TASK PROMPT
From the start of the items below through the line with "201 -> 201 [color=darkorange", change "salmon" to "lightblue" wherever it occurs and copy those lines out with nothing else altered. Leave out the pictures.

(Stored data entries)
==============================
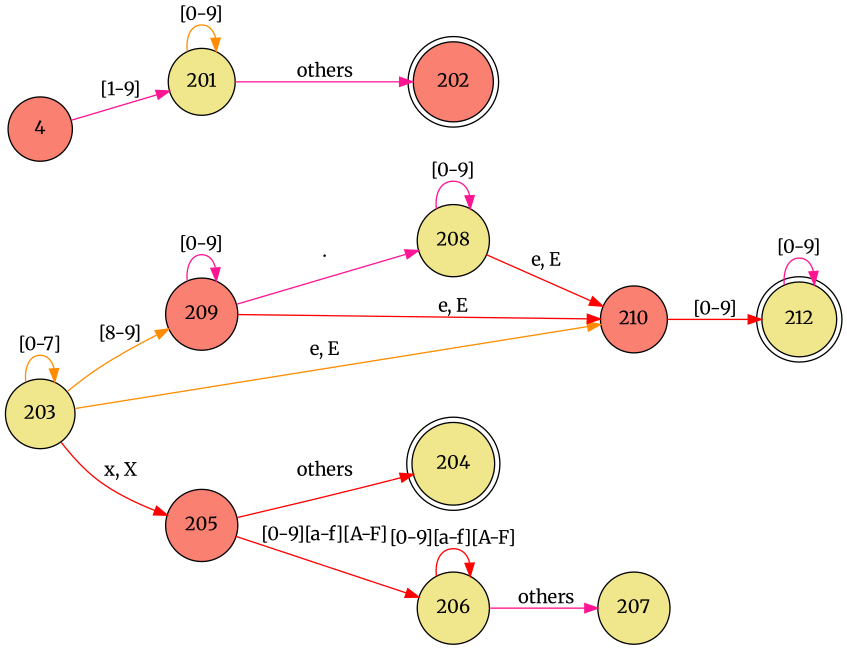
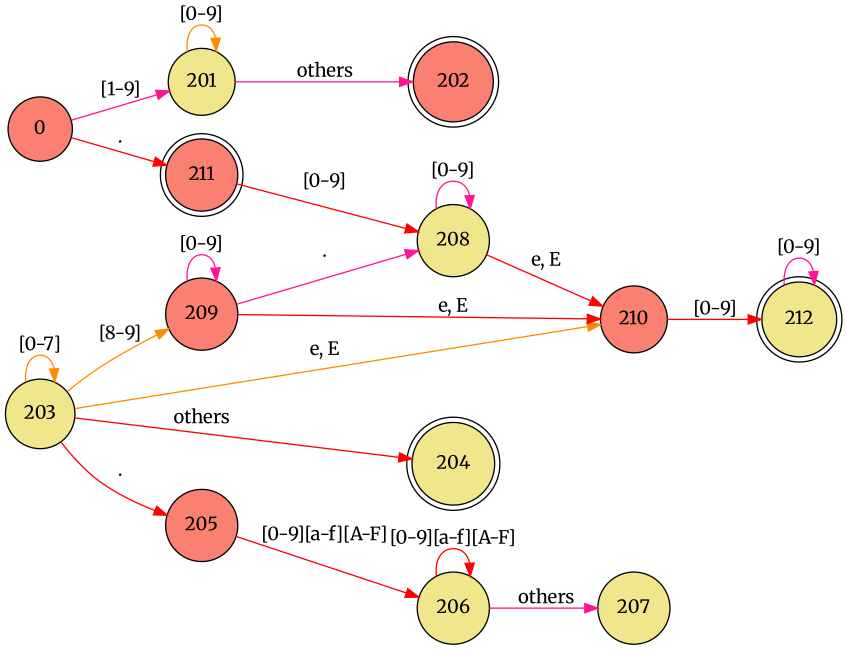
  digraph {
    fontname=Merriweather
    rankdir=LR
    node [fillcolor=khaki fontname=Merriweather shape=circle style=filled]
    edge [color=red fontname=Merriweather]
-   "  0  " [fillcolor=salmon label=4]
+   "  0  " [fillcolor=salmon]
    201
+   211 [fillcolor=salmon shape=doublecircle]
    202 [fillcolor=salmon shape=doublecircle]
    203
    204 [shape=doublecircle]
    209 [fillcolor=salmon]
    210 [fillcolor=salmon]
    205 [fillcolor=salmon]
    208
    212 [shape=doublecircle]
    206
    207
    "  0  " -> 201 [color=deeppink label="[1-9]"]
+   "  0  " -> 211 [label="."]
    201 -> 201 [color=darkorange label="[0-9]"]
    201 -> 202 [color=deeppink label=others]
+   211 -> 208 [label="[0-9]"]
    203 -> 203 [color=darkorange label="[0-7]"]
-   205 -> 204 [label=others]
+   203 -> 204 [label=others]
    203 -> 209 [color=darkorange label="[8-9]"]
    203 -> 210 [color=darkorange label="e, E"]
-   203 -> 205 [label="x, X"]
+   203 -> 205 [label="."]
    209 -> 209 [color=deeppink label="[0-9]"]
    209 -> 210 [label="e, E"]
    209 -> 208 [color=deeppink label="."]
    210 -> 212 [label="[0-9]"]
    205 -> 206 [label="[0-9][a-f][A-F]"]
    208 -> 210 [label="e, E"]
    208 -> 208 [color=deeppink label="[0-9]"]
    212 -> 212 [color=deeppink label="[0-9]"]
    206 -> 206 [label="[0-9][a-f][A-F]"]
    206 -> 207 [color=deeppink label=others]
  }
==============================
FINISHED ANSWER
  digraph {
    fontname=Merriweather
    rankdir=LR
    node [fillcolor=khaki fontname=Merriweather shape=circle style=filled]
    edge [color=red fontname=Merriweather]
-   "  0  " [fillcolor=lightblue label=4]
+   "  0  " [fillcolor=lightblue]
    201
+   211 [fillcolor=lightblue shape=doublecircle]
    202 [fillcolor=lightblue shape=doublecircle]
    203
    204 [shape=doublecircle]
    209 [fillcolor=lightblue]
    210 [fillcolor=lightblue]
    205 [fillcolor=lightblue]
    208
    212 [shape=doublecircle]
    206
    207
    "  0  " -> 201 [color=deeppink label="[1-9]"]
+   "  0  " -> 211 [label="."]
    201 -> 201 [color=darkorange label="[0-9]"]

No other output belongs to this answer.